ФРАГМЕНТ ДОКУМЕНТА:
= = =

ГЛАВА 2. Министерство по делам Великой Восточной Азии

КАК ЯСНО СЛЕДУЕТ ИЗ ВЫШЕСКАЗАННОГО, моя восточноазиатская политика базировалась на верности принципу установления отношений согласия и добрососедства со странами Восточной Азии, причем главным элементом таких отношений я считал взаимное уважение суверенитета и экономическое сотрудничество. Япония, как передовая страна Восточной Азии, должна была оказывать помощь в развитии других стран и территорий этого региона и таким образом мирными средствами способствовать всеобщему процветанию.

Идея взаимопомощи не оставляла места никаким помыслам о контроле посредством военной силы. Эти принципы, а также намерение Японии не исключать, а вовлекать неазиатские страны в развитие Восточной Азии нашли выражение в моей речи о внешней политике, произнесенной в парламенте 21 января 1942 года, когда я разъяснил цели Японии в текущей войне. Естественно, при подготовке этого выступления мне приходилась учитывать и военную атмосферу в Японии (а это было выступление военного времени), и взгляды моих коллег-министров Кабинета. Но, разумеется, высказанные мною мысли не соответствовали ни философии военного господства, ни концепциям блоковой экономики или "Lebensraum". Моя позиция явно диссонировала с идеей "нового порядка в Восточной Азии", основанной на концепции "жизненного пространства", а стало быть, и с планами создания "Великой Восточной Азии", которые проповедовали в то время Тодзё и его сторонники.

Того Сигэнори — министр иностранных дел Японии, 1942 г.

Я обратил внимание на эти расхождения по вопросам нашей политики в Восточной Азии вскоре после вступления на пост министра, но, естественно, разрыв во мнениях становился все шире по мере того, как проповедники "нового порядка" все более и более опьянялись военными успехами. Однако сам Тодзё даже после начала войны в течение некоторого времени проявлял достаточную осторожность. Так, вскоре после того, как вспыхнула война, высшее командование предложило немедленно решить вопрос о будущем статусе южных территорий, что, на его взгляд, было необходимо для удобства военного управления ими после оккупации. Когда же я возразил, что не следует принимать столь важное решение, когда война еще в самом разгаре и ситуация подвержена изменениям, Тодзё выступил в мою поддержку, и Совет по межведомственным связям прислушался к моему мнению.

= = =

ЗАДАНИЕ 1:
Какого числа была произнесена в парламенте речь о внешней политике, упомянутая во фрагменте главы о Министерстве по делам Великой Восточной Азии?
ЗАДАНИЕ 2:
Измените во фрагменте главы всё, начиная со слов «Я обратил внимание» и заканчивая словами «к моему мнению.», заменив «вскоре» на «сразу».

= = =

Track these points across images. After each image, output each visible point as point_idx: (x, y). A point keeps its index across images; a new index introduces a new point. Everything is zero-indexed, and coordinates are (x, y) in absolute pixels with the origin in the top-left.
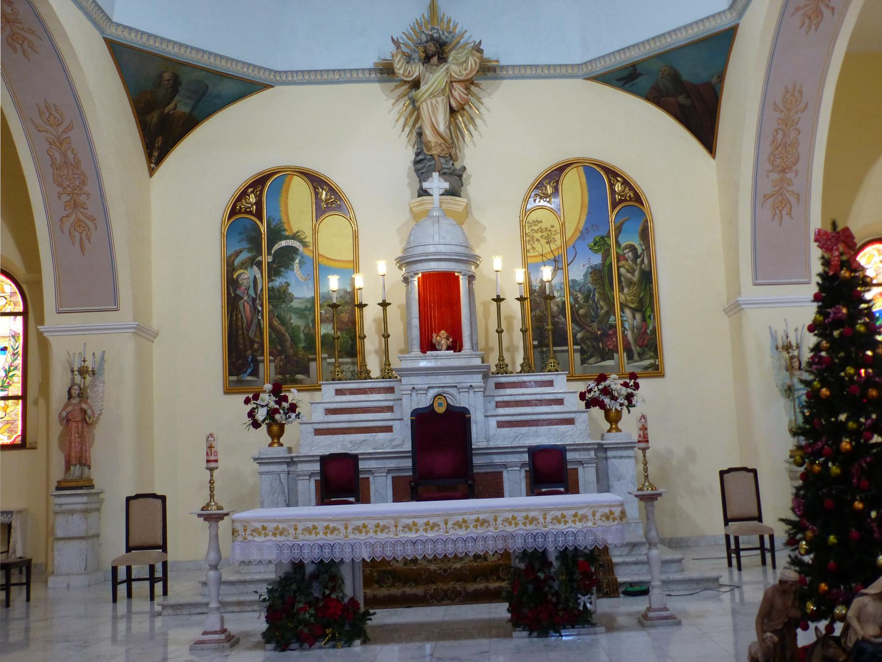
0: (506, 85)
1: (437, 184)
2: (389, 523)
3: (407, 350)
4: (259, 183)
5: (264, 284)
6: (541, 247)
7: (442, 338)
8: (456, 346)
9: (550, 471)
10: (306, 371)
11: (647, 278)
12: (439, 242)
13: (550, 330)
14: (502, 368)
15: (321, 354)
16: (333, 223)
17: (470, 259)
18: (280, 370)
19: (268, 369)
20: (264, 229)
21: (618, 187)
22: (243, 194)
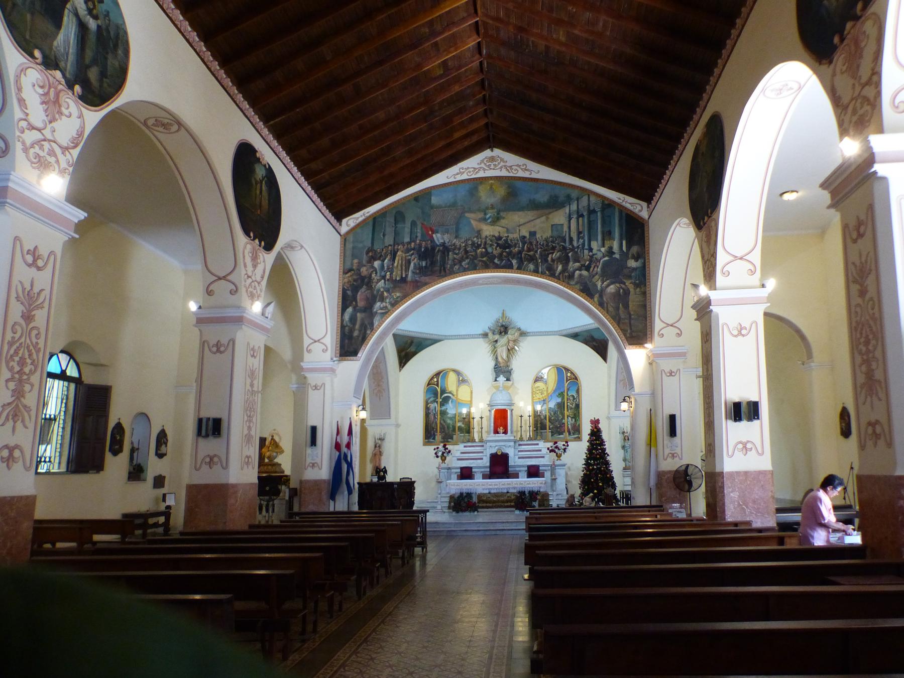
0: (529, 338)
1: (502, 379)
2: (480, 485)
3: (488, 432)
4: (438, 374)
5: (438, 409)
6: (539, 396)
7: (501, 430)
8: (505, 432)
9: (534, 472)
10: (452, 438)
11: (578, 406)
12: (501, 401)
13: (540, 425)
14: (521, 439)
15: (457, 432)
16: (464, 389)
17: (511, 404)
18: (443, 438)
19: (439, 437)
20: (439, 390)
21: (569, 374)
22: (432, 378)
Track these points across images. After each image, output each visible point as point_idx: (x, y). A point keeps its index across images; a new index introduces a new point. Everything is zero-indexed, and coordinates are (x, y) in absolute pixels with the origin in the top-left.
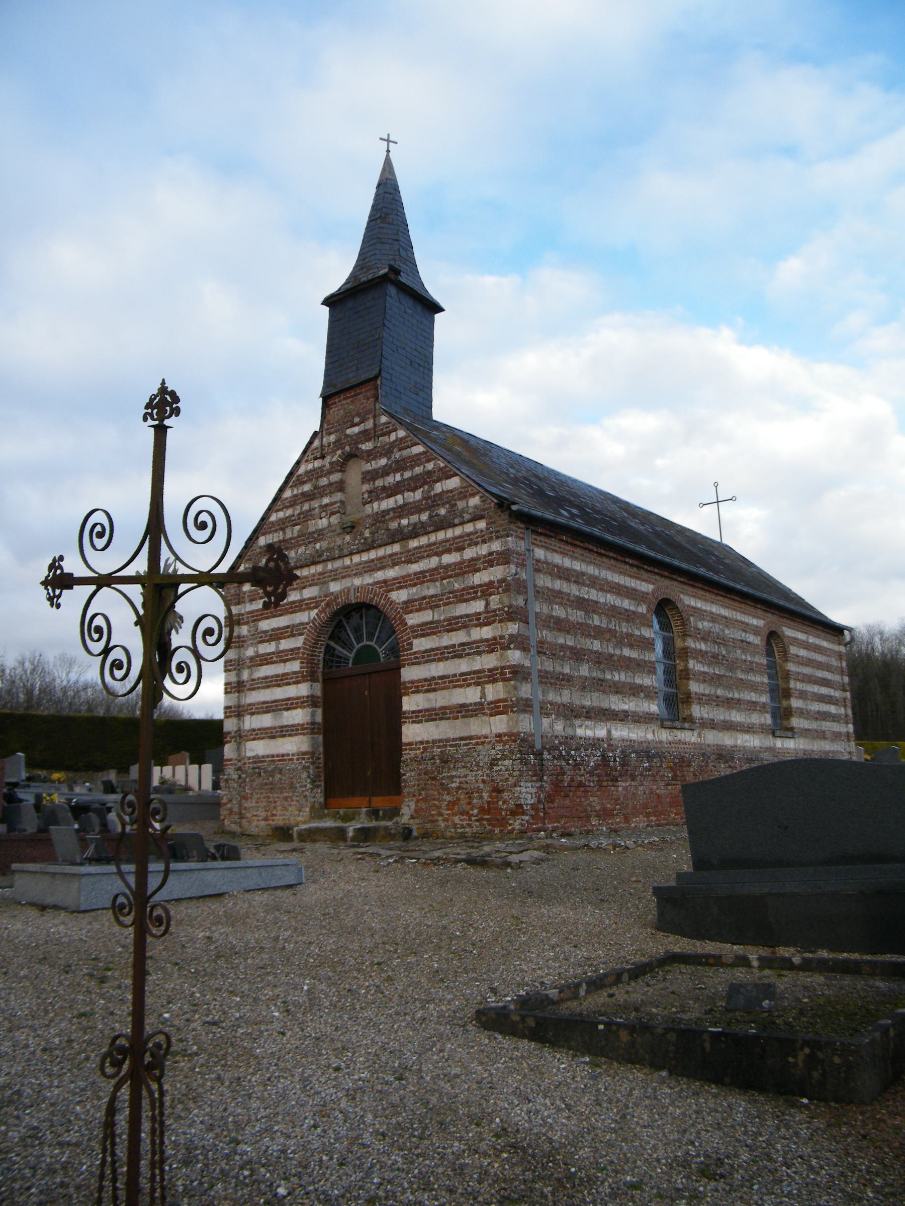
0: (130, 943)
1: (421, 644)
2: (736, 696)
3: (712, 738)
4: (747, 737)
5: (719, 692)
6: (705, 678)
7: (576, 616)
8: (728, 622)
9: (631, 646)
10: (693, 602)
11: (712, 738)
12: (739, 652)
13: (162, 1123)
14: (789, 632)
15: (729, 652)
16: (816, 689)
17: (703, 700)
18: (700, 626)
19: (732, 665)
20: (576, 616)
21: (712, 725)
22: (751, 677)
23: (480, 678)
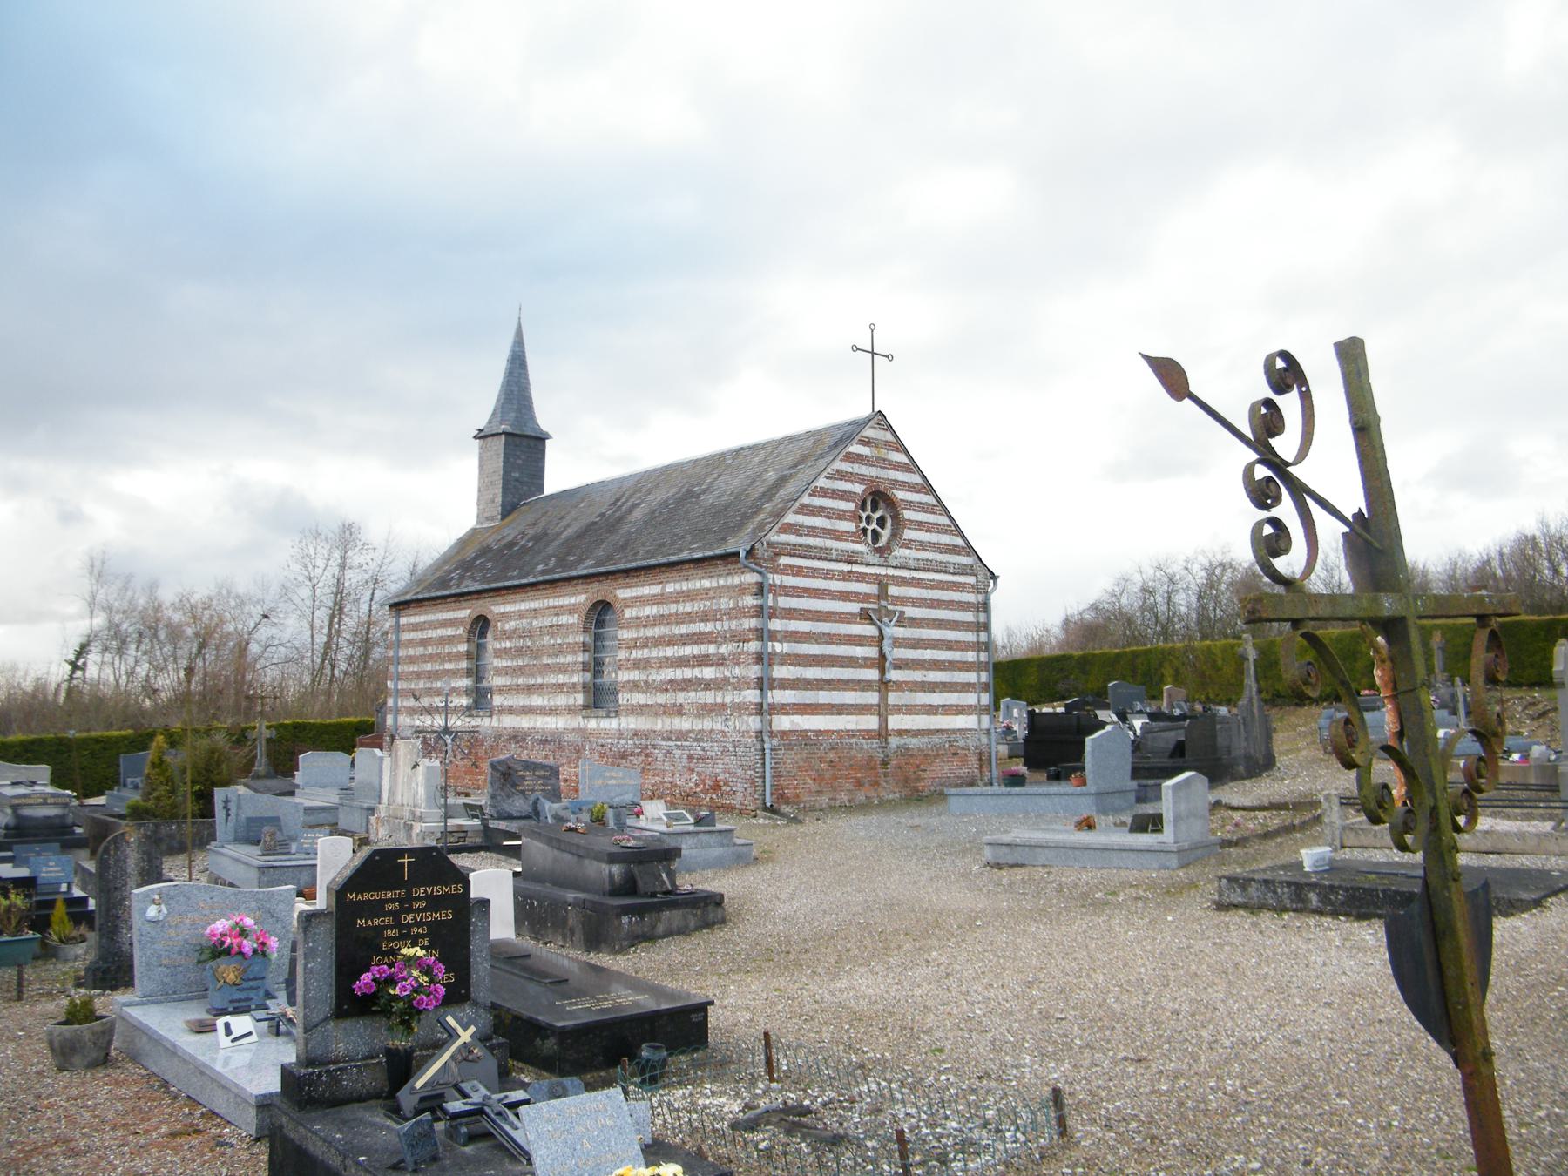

= = =

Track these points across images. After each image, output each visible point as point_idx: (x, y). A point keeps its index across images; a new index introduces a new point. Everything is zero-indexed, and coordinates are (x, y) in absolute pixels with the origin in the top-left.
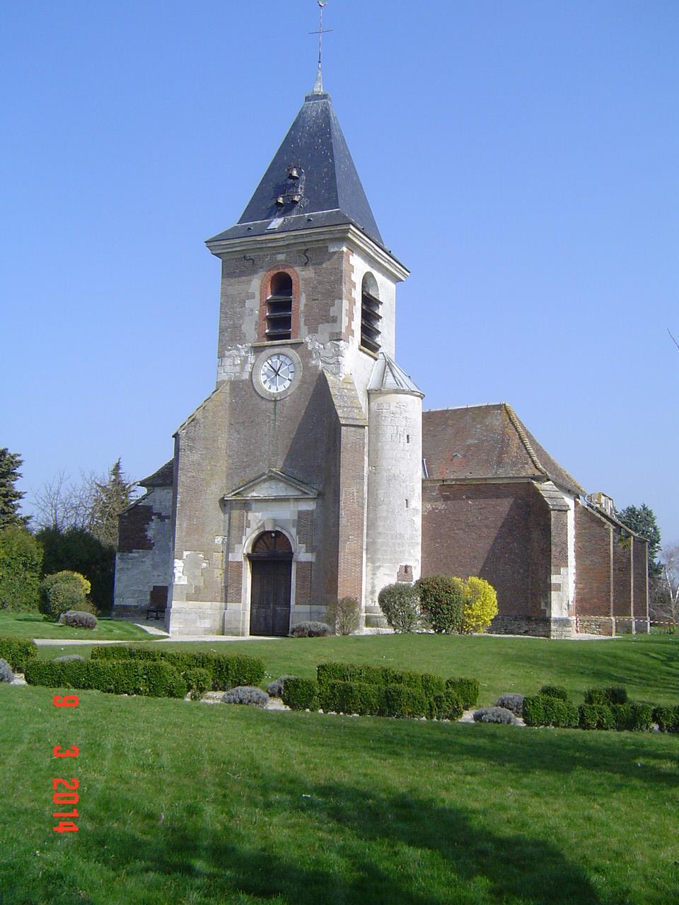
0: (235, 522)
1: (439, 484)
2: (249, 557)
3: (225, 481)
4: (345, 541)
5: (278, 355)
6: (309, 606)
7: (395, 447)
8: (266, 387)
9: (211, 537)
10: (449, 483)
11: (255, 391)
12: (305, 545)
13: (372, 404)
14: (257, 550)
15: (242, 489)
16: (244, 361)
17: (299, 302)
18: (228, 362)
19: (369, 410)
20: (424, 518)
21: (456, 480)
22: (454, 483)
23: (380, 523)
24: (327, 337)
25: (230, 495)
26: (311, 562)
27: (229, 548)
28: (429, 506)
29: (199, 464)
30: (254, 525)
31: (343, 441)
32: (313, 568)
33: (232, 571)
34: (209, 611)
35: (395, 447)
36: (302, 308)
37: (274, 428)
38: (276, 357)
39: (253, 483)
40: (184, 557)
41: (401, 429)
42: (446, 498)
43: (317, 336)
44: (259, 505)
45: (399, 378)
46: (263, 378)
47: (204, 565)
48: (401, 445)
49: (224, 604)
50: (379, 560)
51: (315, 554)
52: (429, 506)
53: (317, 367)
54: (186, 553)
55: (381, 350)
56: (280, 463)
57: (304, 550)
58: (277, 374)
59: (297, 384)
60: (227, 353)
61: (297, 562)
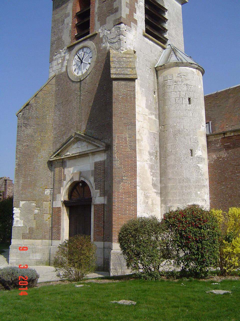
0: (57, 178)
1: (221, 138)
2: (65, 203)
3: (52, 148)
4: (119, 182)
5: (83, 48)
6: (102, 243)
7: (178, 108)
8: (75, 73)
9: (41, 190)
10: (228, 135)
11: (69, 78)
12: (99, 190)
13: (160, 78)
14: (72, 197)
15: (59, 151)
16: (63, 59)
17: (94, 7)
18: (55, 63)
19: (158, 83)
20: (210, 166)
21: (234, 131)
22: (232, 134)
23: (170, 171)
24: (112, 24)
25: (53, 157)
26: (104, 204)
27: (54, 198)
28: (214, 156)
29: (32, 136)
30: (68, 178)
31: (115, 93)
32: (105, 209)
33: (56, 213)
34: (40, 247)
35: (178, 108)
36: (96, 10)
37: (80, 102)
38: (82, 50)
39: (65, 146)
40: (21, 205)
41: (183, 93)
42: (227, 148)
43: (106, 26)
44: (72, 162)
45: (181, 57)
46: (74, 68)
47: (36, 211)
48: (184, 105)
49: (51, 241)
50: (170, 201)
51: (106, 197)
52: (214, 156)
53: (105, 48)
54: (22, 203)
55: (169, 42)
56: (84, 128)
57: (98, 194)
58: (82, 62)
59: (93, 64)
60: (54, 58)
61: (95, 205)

= = =

ПОЛНОЕ РЕШЕНИЕ 1:
21 января 1942 года.

ПОЛНОЕ РЕШЕНИЕ 2:
Я обратил внимание на эти расхождения по вопросам нашей политики в Восточной Азии сразу после вступления на пост министра, но, естественно, разрыв во мнениях становился все шире по мере того, как проповедники "нового порядка" все более и более опьянялись военными успехами. Однако сам Тодзё даже после начала войны в течение некоторого времени проявлял достаточную осторожность. Так, сразу после того, как вспыхнула война, высшее командование предложило немедленно решить вопрос о будущем статусе южных территорий, что, на его взгляд, было необходимо для удобства военного управления ими после оккупации. Когда же я возразил, что не следует принимать столь важное решение, когда война еще в самом разгаре и ситуация подвержена изменениям, Тодзё выступил в мою поддержку, и Совет по межведомственным связям прислушался к моему мнению.